Figure 1-1 shows some of the common locations of networks that can be used to connect users to business applications.

Figure 1-1

Figure 1-1
Network Locations

Many different types and locations of networks exist. You might use a network in your home or home office to communicate via the Internet, to locate information, to place orders for merchandise, and to send messages to friends. You might have work in a small office that is set up with a network that connects other computers and printers in the office. You might work in a large enterprise in which many computers, printers, storage devices, and servers communicate and store information from many departments over large geographic areas. All of these networks share many common components.

Common Physical Components of a Network

The physical components are the hardware devices that are interconnected to form a computer network. Depending on the size of the network, the number and size of these components varies, but most computer networks consist of the basic components shown in Figure 1-2.

Figure 1-2

Figure 1-2
Common Network Components

These are the four major categories of physical components in a computer network:

  • Personal computers (PCs): The PCs serve as endpoints in the network, sending and receiving data.

  • Interconnections: The interconnections consist of components that provide a means for data to travel from one point to another point in the network. This category includes components such as the following:

    • Network interface cards (NICs) that translate the data produced by the computer into a format that can be transmitted over the local network

    • Network media, such as cables or wireless media, that provide the means by which the signals are transmitted from one networked device to another

    • Connectors that provide the connection points for the media

  • Switches: Switches are devices that provide network attachment to the end systems and intelligent switching of the data within the local network.

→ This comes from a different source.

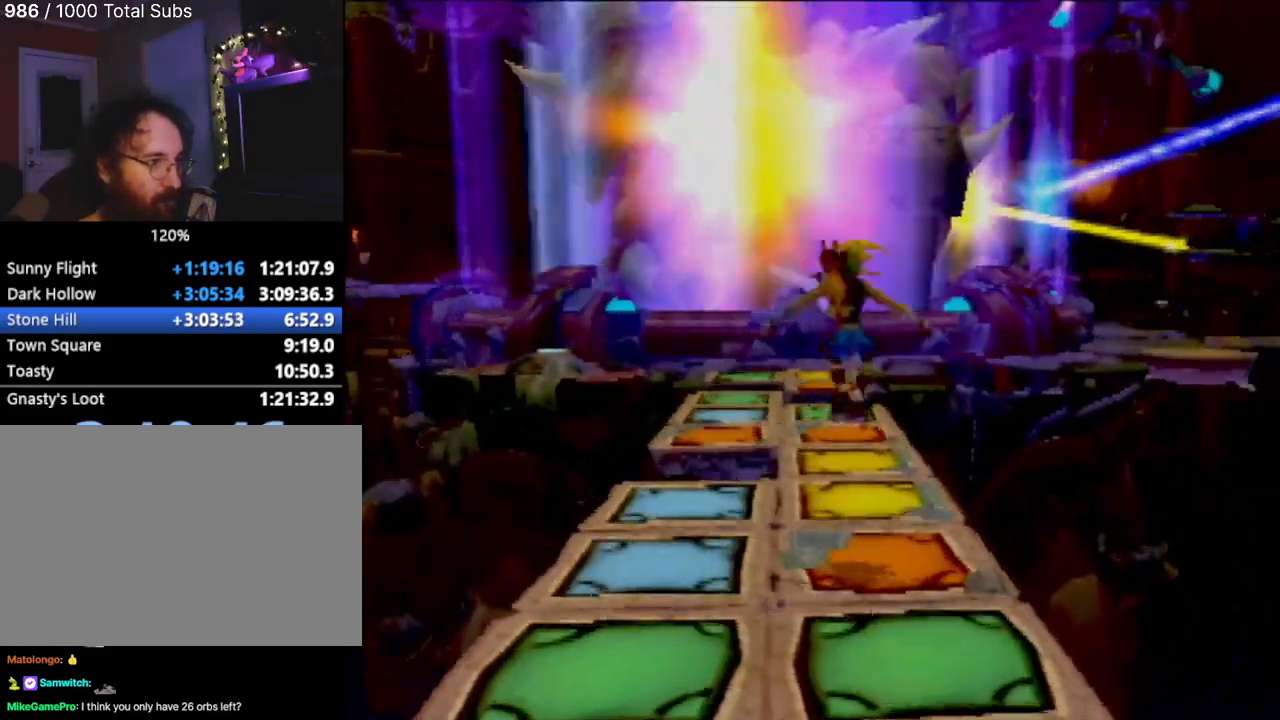
{"buttons": ["CIRCLE"], "left_stick": "up", "events": [[200, "CROSS", "up"], [400, "CIRCLE", "down"]]}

  • Routers: Routers interconnect networks and choose the best paths between networks.

Interpreting a Network Diagram

When designing and describing a computer network, you use a drawing or diagram to describe the physical components and how they are interconnected.

The network diagram uses common symbols to capture information related to the network for planning, reference, and troubleshooting purposes. The amount of information and the details of that information differ from organization to organization. The network topology is commonly represented by a series of lines and icons. Figure 1-3 shows a typical network diagram.

In this diagram:

  • A cloud represents the Internet or WAN connection.

  • A cylinder with arrows represents a router.

  • A rectangular box with arrows represents a workgroup switch.

  • A tower PC represents a server.

  • A laptop or computer and monitor represent an end user PC.

  • A straight line represents an Ethernet link.

  • A Z-shaped line represents a serial link.

Figure 1-3

Figure 1-3
Typical Network Diagram

Other information can be included as space allows. For example, it is sometimes desirable to identify the interface on a device in the format of s0/0/0 for a serial interface or fa0/0 for a Fast Ethernet interface. It is also common to include the network address of the segment in the format such as 10.1.1.0/24, where 10.1.1.0 indicates the network address and /24 indicates the subnet mask.